§ Assignment
Please copy the records below word for word, leaving out the pictures.

[Keypoint coordinate data]
--------------------
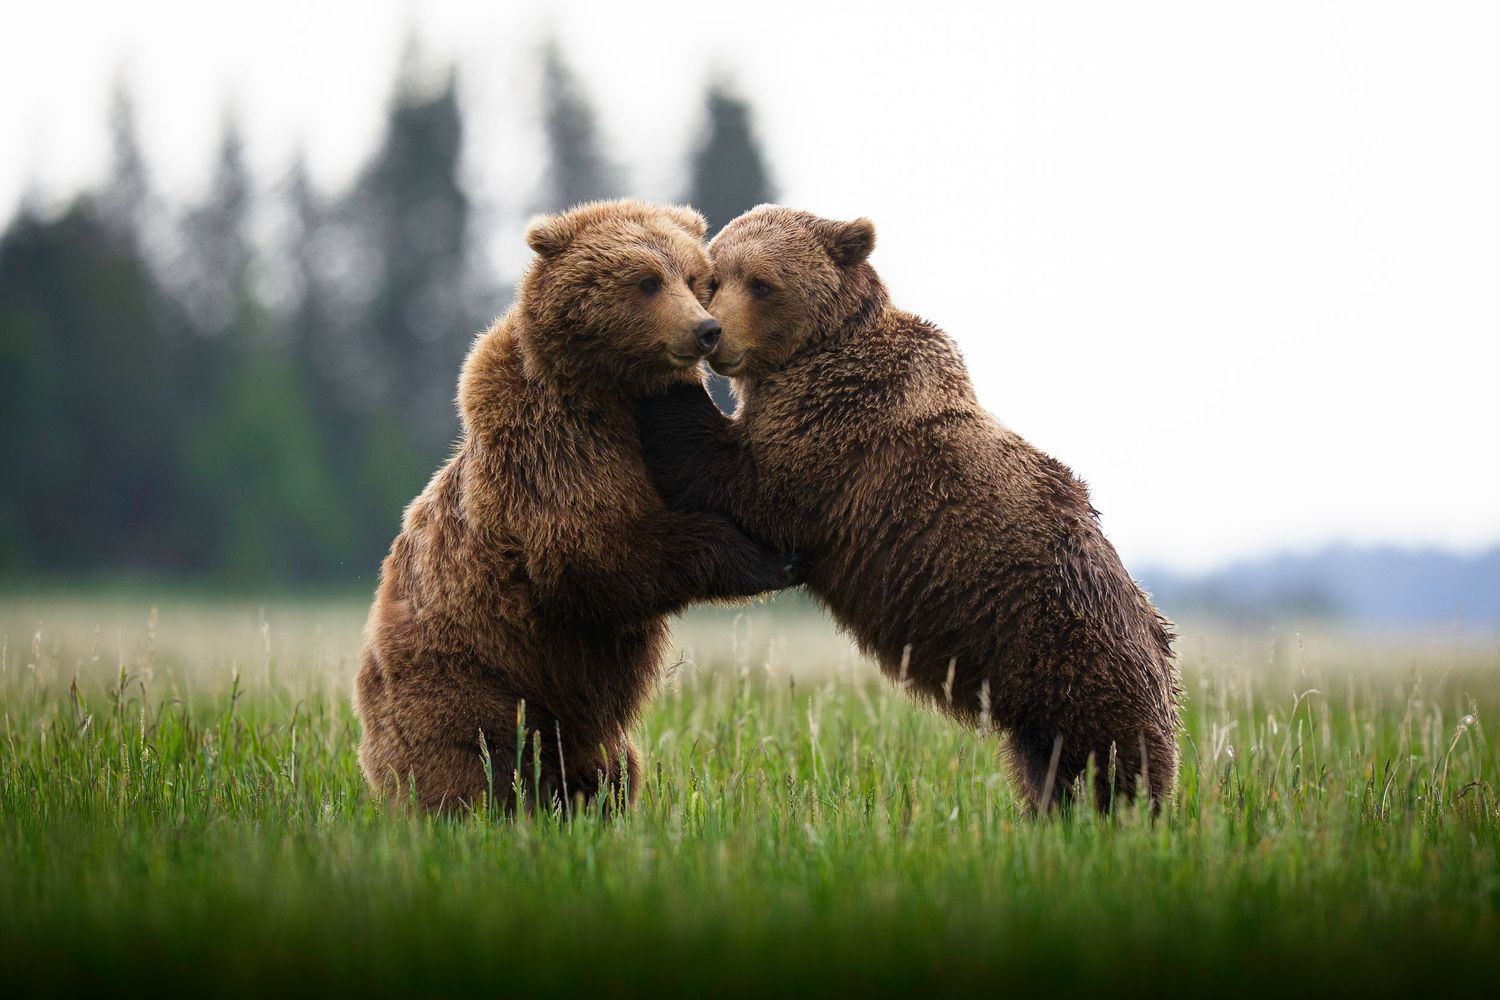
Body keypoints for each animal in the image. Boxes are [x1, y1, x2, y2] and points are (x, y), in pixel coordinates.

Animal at [356, 199, 797, 814]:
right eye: (646, 280)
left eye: (696, 279)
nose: (705, 330)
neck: (607, 392)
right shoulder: (554, 449)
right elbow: (594, 554)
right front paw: (765, 558)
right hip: (469, 678)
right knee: (472, 766)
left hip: (584, 731)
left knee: (611, 768)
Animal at [637, 205, 1182, 811]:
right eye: (714, 280)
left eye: (762, 283)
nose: (715, 337)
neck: (810, 353)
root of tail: (1160, 644)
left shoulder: (832, 431)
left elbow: (746, 484)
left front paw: (661, 386)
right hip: (1044, 702)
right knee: (1048, 768)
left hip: (1078, 662)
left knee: (1111, 767)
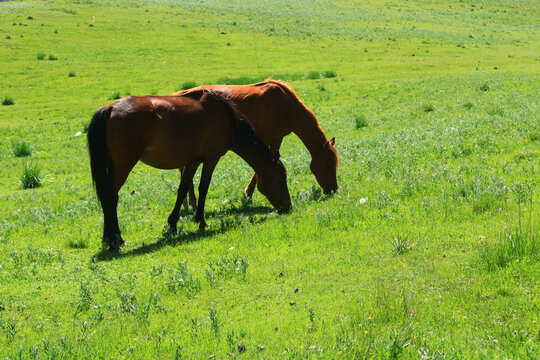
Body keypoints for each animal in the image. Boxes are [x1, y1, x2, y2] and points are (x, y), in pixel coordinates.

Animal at [87, 89, 292, 250]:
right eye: (281, 178)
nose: (288, 207)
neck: (226, 117)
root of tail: (110, 109)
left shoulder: (192, 161)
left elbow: (183, 189)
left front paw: (173, 225)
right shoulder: (211, 159)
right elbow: (203, 187)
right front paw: (200, 220)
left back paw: (109, 239)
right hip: (123, 167)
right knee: (110, 197)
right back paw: (115, 240)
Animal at [175, 79, 340, 211]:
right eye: (328, 165)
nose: (333, 190)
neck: (285, 105)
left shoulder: (278, 137)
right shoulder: (265, 136)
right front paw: (247, 194)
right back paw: (191, 203)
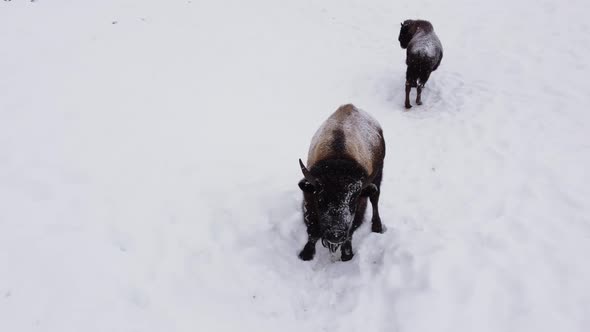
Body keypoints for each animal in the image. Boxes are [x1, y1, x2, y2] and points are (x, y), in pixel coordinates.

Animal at [298, 104, 386, 262]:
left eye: (353, 199)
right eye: (320, 198)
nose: (336, 234)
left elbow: (350, 234)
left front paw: (347, 255)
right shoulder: (309, 203)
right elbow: (313, 232)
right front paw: (306, 254)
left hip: (378, 176)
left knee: (375, 199)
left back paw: (377, 226)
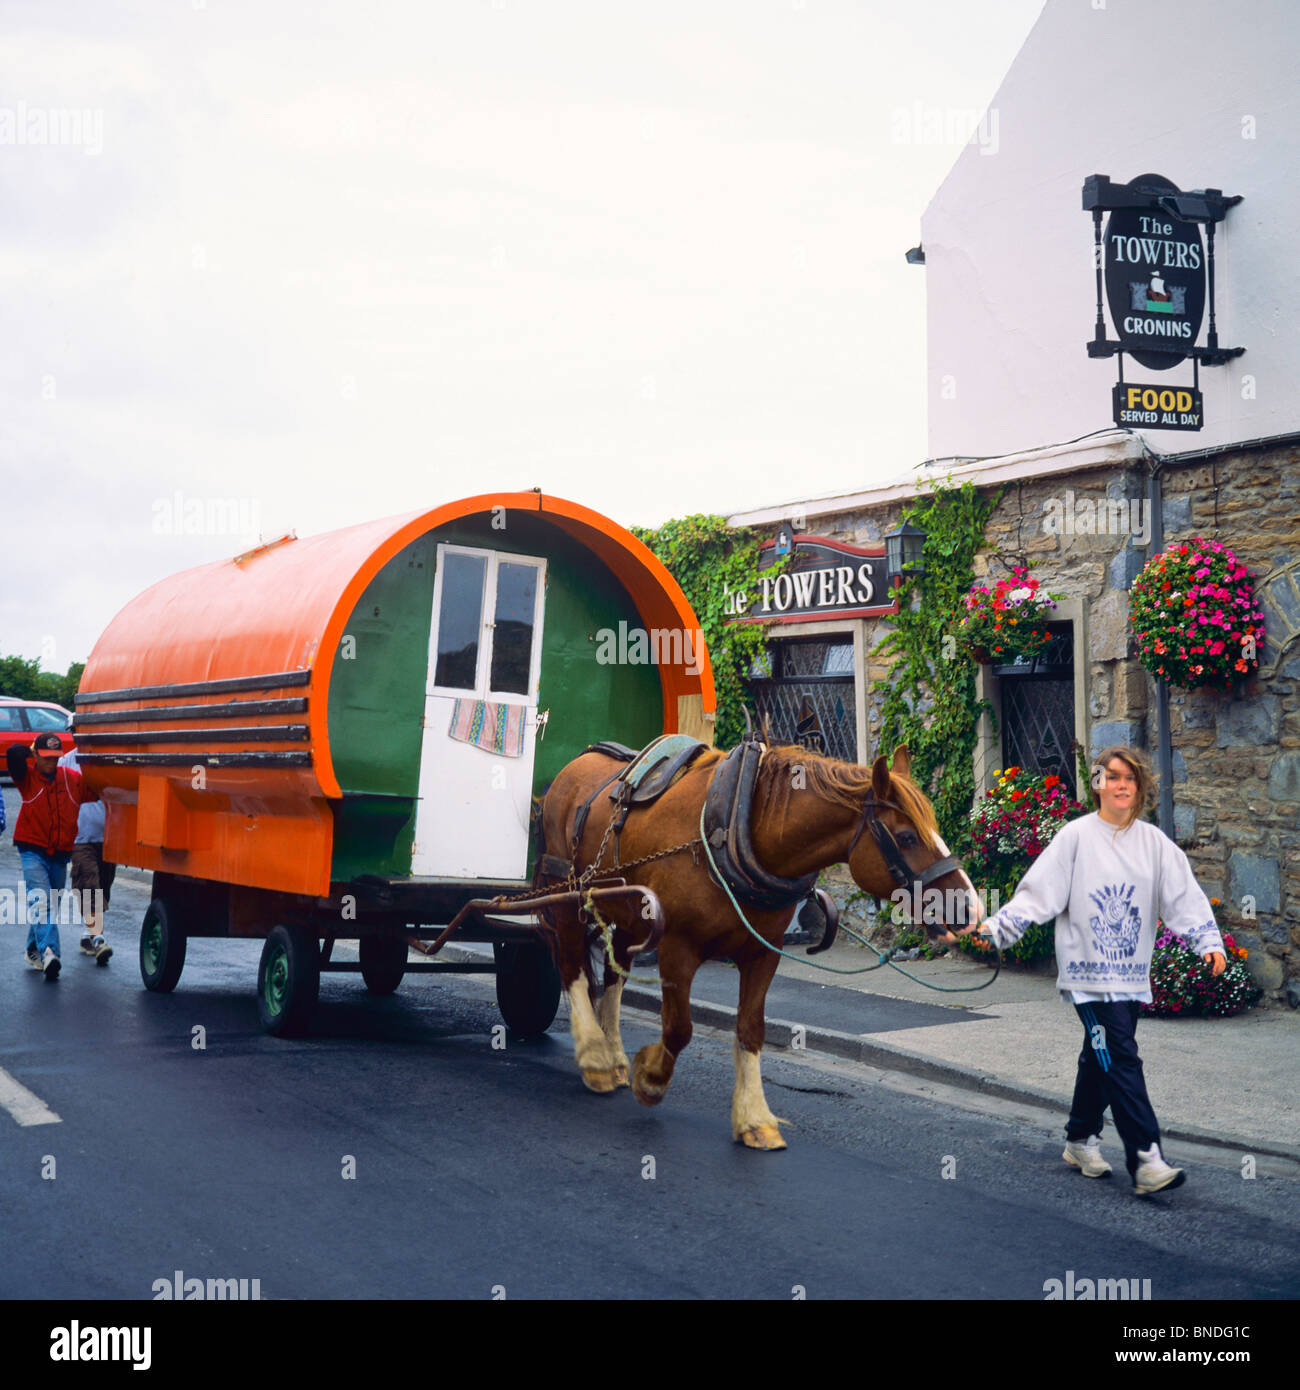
--------------------
§ Output for this task
Body keypoints for each animal in the image. Boxes are [x1, y1, x2, y2] and points are (x, y), in pixel coordinates.

Animal at [356, 199, 797, 814]:
right eye: (646, 280)
left eye: (696, 279)
nose: (705, 330)
neck: (607, 392)
right shoulder: (554, 449)
right elbow: (594, 554)
right front paw: (765, 558)
right hip: (469, 678)
right knee: (472, 766)
left hip: (584, 731)
left knee: (611, 768)
Animal at [637, 205, 1182, 811]:
right eye: (714, 280)
left eye: (762, 283)
nose: (715, 337)
neck: (810, 353)
root of tail: (1160, 644)
left shoulder: (832, 431)
left elbow: (746, 484)
left front paw: (661, 386)
right hip: (1044, 702)
right knee: (1048, 768)
left hip: (1078, 662)
left knee: (1111, 767)
Body keypoints for each animal in the image. Boxes are [x1, y1, x2, y2] and points are (x, y), in pixel coordinates.

Animal at [87, 89, 292, 250]:
right eye: (281, 178)
nose: (288, 207)
neck: (226, 117)
root of tail: (110, 109)
left shoulder: (192, 161)
left elbow: (183, 189)
left front paw: (173, 225)
right shoulder: (211, 159)
right elbow: (203, 187)
right front paw: (200, 220)
left back paw: (109, 239)
right hip: (123, 167)
right knee: (110, 197)
right back paw: (115, 240)
Animal at [175, 79, 340, 211]:
right eye: (328, 165)
nose: (333, 190)
neck: (285, 105)
left shoulder: (278, 137)
right shoulder: (265, 136)
right front paw: (247, 194)
right back paw: (191, 203)
Body keypoints for each animal in the image. Boxes are [x1, y1, x2, y2] and points are (x, y), in pixel coordinates.

Animal at [298, 104, 386, 262]:
left eye: (353, 199)
right eye: (320, 198)
nose: (336, 234)
left elbow: (350, 234)
left front paw: (347, 255)
right shoulder: (309, 203)
right elbow: (313, 232)
right front paw: (306, 254)
left hip: (378, 176)
left knee: (375, 199)
left back paw: (377, 226)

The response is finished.